Oludare Ariyo, Federal University of Agriculture, Abeokuta
Prior distributions for structured covariance matrices
Date & Time: Wednesday, July 21 at 12:00PM (Noon) EST
Prior distributions for covariance matrices are a well-studied topic in Bayesian modeling. The most popular priors, such as inverse Wishart, require a completely unrestricted covariance matrix, which is not satisfied in some structural equation models. In these models, the covariance matrices are “structured”: certain covariances in the matrix are fixed to 0 or constrained to be equal. While some prior distributions exist for this situation, the parameterizations are relatively complicated, making it difficult for researchers to meaningfully specify their priors. For example, previous approaches include transforming the covariance matrix to spherical coordinates or placing prior distributions on partial correlations.
In this project, we explore the “naive” way of placing priors on structured covariance matrices. These involve prior distributions for standard deviations separately from correlations, with a univariate distribution placed on each parameter. While these priors provide interpretable parameterizations and allow for varying degrees of informativeness, they are deceiving because they allow for covariance matrices that are not positive definite.
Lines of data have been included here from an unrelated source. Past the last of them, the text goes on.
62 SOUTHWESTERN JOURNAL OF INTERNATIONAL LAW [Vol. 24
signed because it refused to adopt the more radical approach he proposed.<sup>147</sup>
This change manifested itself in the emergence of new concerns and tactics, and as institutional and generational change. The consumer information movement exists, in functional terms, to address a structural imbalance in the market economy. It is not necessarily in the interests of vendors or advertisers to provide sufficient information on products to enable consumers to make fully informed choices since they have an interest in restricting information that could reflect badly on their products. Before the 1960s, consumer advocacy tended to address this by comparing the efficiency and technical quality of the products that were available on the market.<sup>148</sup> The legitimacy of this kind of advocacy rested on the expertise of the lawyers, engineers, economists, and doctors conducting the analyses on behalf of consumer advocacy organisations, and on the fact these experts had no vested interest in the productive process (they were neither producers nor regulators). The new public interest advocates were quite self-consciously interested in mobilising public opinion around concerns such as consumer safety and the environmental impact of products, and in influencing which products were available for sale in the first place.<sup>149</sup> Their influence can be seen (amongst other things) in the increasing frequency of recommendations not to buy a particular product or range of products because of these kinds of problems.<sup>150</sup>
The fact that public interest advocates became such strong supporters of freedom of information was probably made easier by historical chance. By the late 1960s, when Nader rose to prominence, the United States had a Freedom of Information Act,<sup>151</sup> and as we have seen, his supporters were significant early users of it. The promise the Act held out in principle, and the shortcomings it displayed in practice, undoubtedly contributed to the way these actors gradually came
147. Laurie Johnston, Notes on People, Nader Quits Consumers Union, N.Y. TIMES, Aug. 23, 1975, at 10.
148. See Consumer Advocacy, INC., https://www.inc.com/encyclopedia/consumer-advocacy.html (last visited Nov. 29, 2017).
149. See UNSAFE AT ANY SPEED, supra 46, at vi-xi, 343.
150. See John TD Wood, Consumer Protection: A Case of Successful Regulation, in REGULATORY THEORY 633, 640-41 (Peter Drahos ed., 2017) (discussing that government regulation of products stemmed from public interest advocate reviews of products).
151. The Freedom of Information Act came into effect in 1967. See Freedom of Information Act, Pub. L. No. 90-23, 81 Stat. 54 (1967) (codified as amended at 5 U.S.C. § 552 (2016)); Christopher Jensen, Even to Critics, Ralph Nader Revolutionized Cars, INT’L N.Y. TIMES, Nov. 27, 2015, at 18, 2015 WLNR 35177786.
This means that if we only consider positive definite covariance matrices under these priors, the priors are more informative than we might naively expect. We discuss a method for generating only positive definite covariance matrices from these naive prior distributions, study the amount of information actually implied by the priors, and provide results on the resulting MCMC algorithms’ calibration. We seek to answer the question, “what exactly do you get when placing naive priors on covariance matrices?”
About the Speaker
Oludare Ariyo is a lecturer at the department of the Statistics Federal University of Agriculture, Abeokuta (FUNAAB) Nigeria and a postdoctoral Postdoctoral Researcher at University of Missouri-Columbia. He received his PhD (Biostatistics) at the KU Leuven Belgium on Bayesian model selection for longitudinal random-effects models. He has gained expertise in various statistical topics with research interests, including Bayesian methods, longitudinal analysis, statistical modelling, missing data/ survival analysis, and Mixed models / random-effects models / multilevel models. His research has led to several papers in highly qualified international Journals.
Before his appointment in FUNAAB, Dr Ariyo has worked as a Data Analyst at the Crop-Utilization Units, IITA, Ibadan, Nigeria and as a Senior statistician at National Horticultural Research Institutes (NIHORT), Ibadan. For over six years of working with these research institutes, Dr Ariyo had gain experience in applying Statistical methodology to real-life problems, especially in Agriculture. During his four and half years of stay at the Interuniversity Institute for Biostatistics and statistical Bioinformatics (I-BioStat), Leuven, Belgium, Dr Ariyo further gained clinical trials experience and applied statistical methodology in Medical studies.
Dr Ariyo is an experienced R user with two R functions (https://github.com/OludareAriyo/Bayesselect and https://github.com/OludareAriyo/BayesselectGLMM) and currently working on an R package. Besides, he has an excellent working knowledge of the following software: SAS, JAGS, STAN, SPSS, Epi Info, etc.
He is a member of many professional bodies, has presented papers in international conferences across continents, and has received several grants. He currently the coordinator of FUNAAB-LISA (FUNAAB-Laboratory for Interdisciplinary Statistical Analysis) and an advisor to Overleaf ( a collaborative cloud-based LaTeX editor used for writing, editing and publishing scientific documents.)